As the All-Star skills competition confirmed...

... Boston's Zdeno Chara deserved his poll citation as the NHLer with the hardest shot, with Shea Weber runner-up. (There may be something of an uproar in Nashville, as excellent Predators fan blogger Dirk Hoag of On The Forecheck points out that Weber was not named the All-Star MVP even though, with four assists, he outscored award-winner Patrick Sharp (goal, two assists) and was a miraculous plus-6 in a game that had a football scoreline).

The Stars' Loui Eriksson is the most underrated player, followed by the Islanders' Frans Nielson, Chicago's Sharp, New Jersey's Travis Zajac and the Canadiens' Tomas Plekanec.

The strongest opinion in the entire poll was on the question of fighting, with 98 percent of the players saying they want it to stay in the game. However, when asked if they favored abolishing the instigator rule, two-thirds said they like the rule as it is.
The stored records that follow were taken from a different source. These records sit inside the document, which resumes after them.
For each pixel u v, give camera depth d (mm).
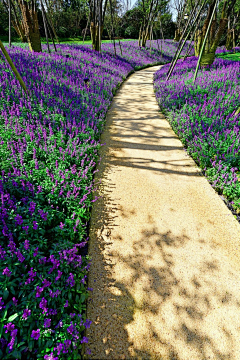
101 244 3215
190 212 3928
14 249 2301
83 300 2422
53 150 4348
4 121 4902
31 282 2297
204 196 4336
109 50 20531
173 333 2291
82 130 5492
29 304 2096
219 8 21719
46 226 3162
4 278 2230
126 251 3145
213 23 12008
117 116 8211
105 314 2410
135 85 13227
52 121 5473
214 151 5199
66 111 6215
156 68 20578
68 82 8031
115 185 4516
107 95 9414
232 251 3240
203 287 2742
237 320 2434
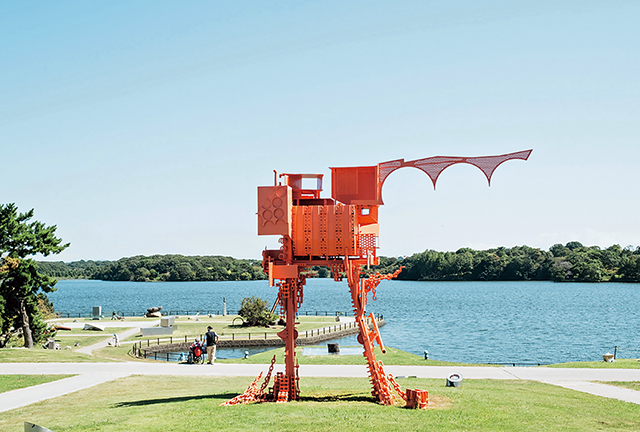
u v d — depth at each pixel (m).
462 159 17.16
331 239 16.48
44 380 23.22
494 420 13.62
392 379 17.31
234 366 28.23
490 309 111.00
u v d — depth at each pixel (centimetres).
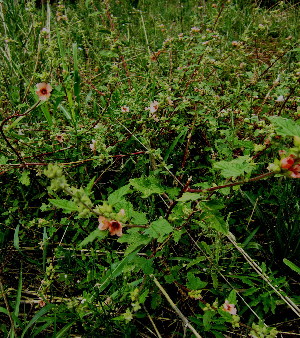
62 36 81
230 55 73
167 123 53
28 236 49
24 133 58
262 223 47
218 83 69
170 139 59
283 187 48
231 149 48
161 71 74
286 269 44
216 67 67
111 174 57
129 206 31
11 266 48
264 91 64
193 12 112
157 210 50
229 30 97
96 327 35
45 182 51
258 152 35
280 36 108
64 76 56
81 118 59
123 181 53
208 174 55
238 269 43
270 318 40
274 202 47
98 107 66
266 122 57
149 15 115
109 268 40
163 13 128
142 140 49
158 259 42
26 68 73
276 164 24
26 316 40
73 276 42
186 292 40
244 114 53
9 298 44
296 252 43
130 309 39
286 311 40
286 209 45
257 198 45
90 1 100
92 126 54
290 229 45
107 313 38
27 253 48
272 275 39
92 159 50
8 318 42
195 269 42
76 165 51
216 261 39
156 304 38
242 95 62
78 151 53
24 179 46
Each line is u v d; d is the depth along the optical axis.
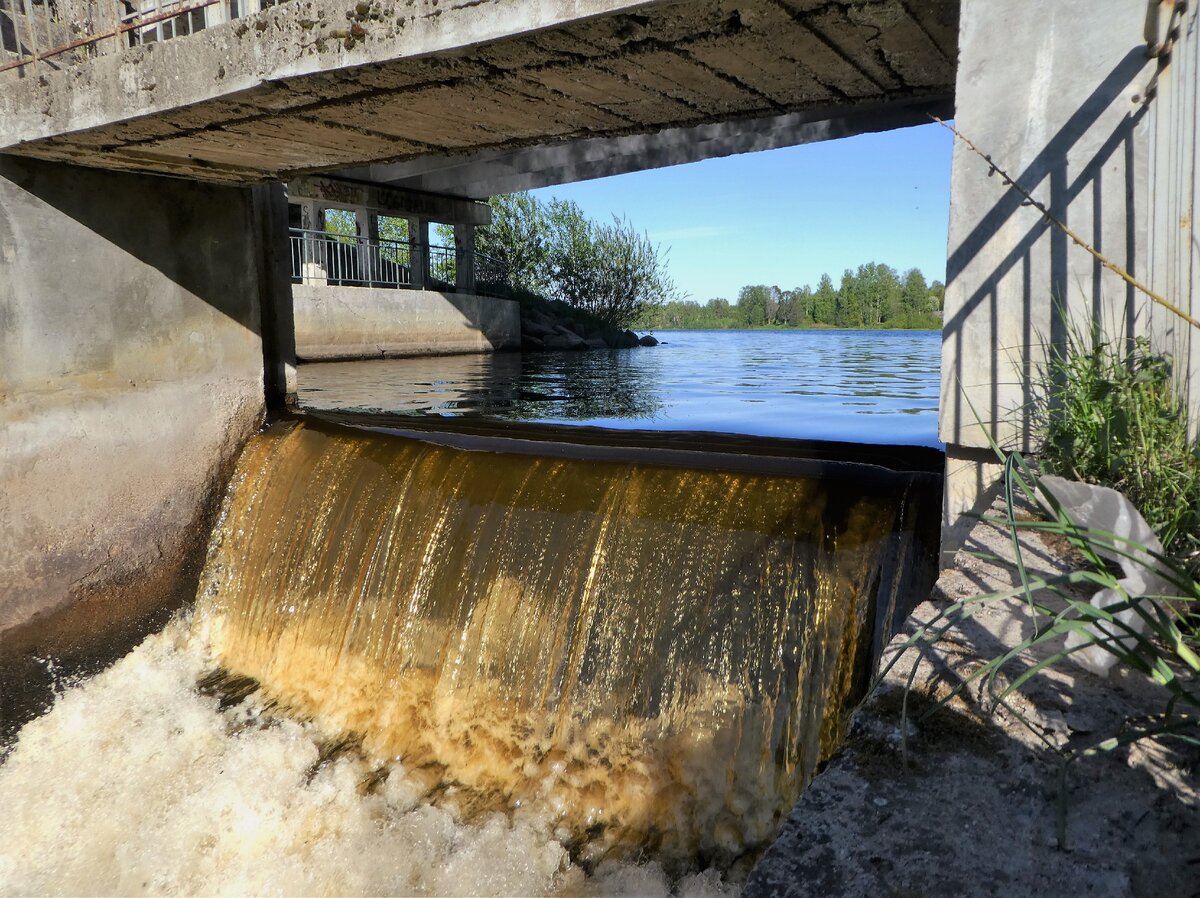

"If there is one result that is surprising," commented the CBC, "this is it. The belief has always been that the players would rather police themselves than live under the threat of a penalty."

As for arenas, the Bell Centre in Montreal was the clear winner as favorite rink to play in. Rexall Place in Edmonton has the best ice (the Bank Atlantic Center in Sunrise, FL has the worst). The worst boards and glass? They can be found in Detroit's Joe Louis Arena, followed by Montreal's Bell Centre, probably because the boards are so lively in those buildings.

More than half the players who answered said they felt that Quebec City is the place that most deserves an NHL club, a quarter cited  Winnipeg, and 16 percent favored a second team in Toronto. Hamilton got six percent of the vote.

And when asked which referee was best in the league, while Kelly Sutherland got 15 percent, Bill McCreary got 10, Wes McCauley nine and Tim Peal seven, the most common answer was "None" with 15 percent.